Date: Monday, December 14, 2009
Author: Kate Walsh, Times Online

CRISPIN ODEY, the hedge-fund manager, is to pay himself £30.4m after his firm made a fortune betting on the near collapse of the UK banking system last year.

The extraordinary figure is almost half Odey Asset Management’s £68.4m profit pool, according to accounts to be filed tomorrow. The rest will be shared by its star managers, including Feras Al-Chalabi, a 33-year-old Oxford graduate.

Odey, whose firm manages $6.2 billion (£3.8 billion) of assets, will escape the 50% windfall tax introduced in the pre-budget report as this does not apply to hedge funds.

He is one of a small band of managers who sold bank shares at the top of the market, only to buy them back at the bottom. The firm, which operates from a Georgian townhouse in Mayfair, made £23.4m in management fees and £55.8m in performance fees.

Odey, 50, has admitted he was seen as one of the “bad boys” for short-selling the banks, including Bradford & Bingley. However, he was one of the first managers to turn positive on financials, buying shares in Barclays in January. He now fears that the bull market may be coming to an end.
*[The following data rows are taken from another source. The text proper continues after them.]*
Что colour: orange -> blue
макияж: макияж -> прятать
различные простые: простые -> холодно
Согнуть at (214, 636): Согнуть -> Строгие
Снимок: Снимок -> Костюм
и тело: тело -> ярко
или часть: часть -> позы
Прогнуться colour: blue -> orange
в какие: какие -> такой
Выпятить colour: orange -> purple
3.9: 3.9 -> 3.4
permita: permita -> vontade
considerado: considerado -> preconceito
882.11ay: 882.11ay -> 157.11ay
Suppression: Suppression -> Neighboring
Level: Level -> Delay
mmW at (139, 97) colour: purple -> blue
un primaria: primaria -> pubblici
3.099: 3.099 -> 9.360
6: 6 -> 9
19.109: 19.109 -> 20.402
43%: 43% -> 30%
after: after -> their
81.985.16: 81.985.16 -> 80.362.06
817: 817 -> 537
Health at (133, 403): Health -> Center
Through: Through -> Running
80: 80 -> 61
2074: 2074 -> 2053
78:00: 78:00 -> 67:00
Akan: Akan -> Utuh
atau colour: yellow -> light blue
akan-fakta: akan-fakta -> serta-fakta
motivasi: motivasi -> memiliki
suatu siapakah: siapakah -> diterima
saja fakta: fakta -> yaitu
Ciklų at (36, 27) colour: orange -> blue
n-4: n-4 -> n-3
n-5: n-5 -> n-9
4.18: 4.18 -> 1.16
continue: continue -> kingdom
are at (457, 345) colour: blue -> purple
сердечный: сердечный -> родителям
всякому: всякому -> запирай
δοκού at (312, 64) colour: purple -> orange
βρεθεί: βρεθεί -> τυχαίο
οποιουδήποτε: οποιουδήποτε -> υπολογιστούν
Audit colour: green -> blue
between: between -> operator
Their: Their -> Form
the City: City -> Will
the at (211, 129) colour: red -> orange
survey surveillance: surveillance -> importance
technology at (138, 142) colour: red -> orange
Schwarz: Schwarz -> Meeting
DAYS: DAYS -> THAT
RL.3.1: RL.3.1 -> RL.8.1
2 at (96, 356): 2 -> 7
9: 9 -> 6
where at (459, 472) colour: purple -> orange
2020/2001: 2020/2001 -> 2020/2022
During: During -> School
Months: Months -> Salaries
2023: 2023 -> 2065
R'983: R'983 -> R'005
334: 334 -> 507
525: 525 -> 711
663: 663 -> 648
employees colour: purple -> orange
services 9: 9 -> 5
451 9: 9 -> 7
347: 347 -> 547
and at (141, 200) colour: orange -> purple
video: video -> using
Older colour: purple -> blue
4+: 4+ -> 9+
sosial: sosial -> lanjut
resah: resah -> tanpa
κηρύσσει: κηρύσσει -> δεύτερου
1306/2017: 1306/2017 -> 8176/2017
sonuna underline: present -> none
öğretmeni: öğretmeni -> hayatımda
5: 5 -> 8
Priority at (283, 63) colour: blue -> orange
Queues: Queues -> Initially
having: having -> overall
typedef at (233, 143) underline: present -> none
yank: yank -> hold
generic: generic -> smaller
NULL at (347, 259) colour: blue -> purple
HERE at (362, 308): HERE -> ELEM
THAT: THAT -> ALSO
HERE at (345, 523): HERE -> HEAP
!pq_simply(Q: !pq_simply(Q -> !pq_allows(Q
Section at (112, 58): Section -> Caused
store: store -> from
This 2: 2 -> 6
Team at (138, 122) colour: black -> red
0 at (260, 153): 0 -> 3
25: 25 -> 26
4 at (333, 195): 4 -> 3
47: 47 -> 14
“The future looks no more stable to me than it did pre-bust. In 2006 we saw reefs ahead as bank managements, politicians and regulators sailed straight for them,” he said. “Today we hear the seas breaking on more reefs but this time they are covered in fog. Expect big swings.”

David Stewart, Odey’s chief executive, was keen to differentiate between hedge-fund managers and bankers: “We are aligned with the interests of our clients, a third of whom are UK pension funds.

“We are heavily invested in the funds ourselves and, unlike the banks, we receive no performance fees until the money has been made by our savers.”

He added: “The UK should not deny success. Wealth generation is a part of our economy and if we deny that we will become a communist state.”